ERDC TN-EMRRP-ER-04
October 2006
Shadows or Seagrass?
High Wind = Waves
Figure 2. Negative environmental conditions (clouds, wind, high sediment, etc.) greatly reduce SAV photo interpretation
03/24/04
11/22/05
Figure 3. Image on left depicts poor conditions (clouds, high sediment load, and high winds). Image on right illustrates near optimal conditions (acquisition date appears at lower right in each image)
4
---
Your goal:
The word "conditions" appears in some lines of the data. Copy every one of those lines.

Task answer:
Figure 2. Negative environmental conditions (clouds, wind, high sediment, etc.) greatly reduce SAV photo interpretation
Figure 3. Image on left depicts poor conditions (clouds, high sediment load, and high winds). Image on right illustrates near optimal conditions (acquisition date appears at lower right in each image)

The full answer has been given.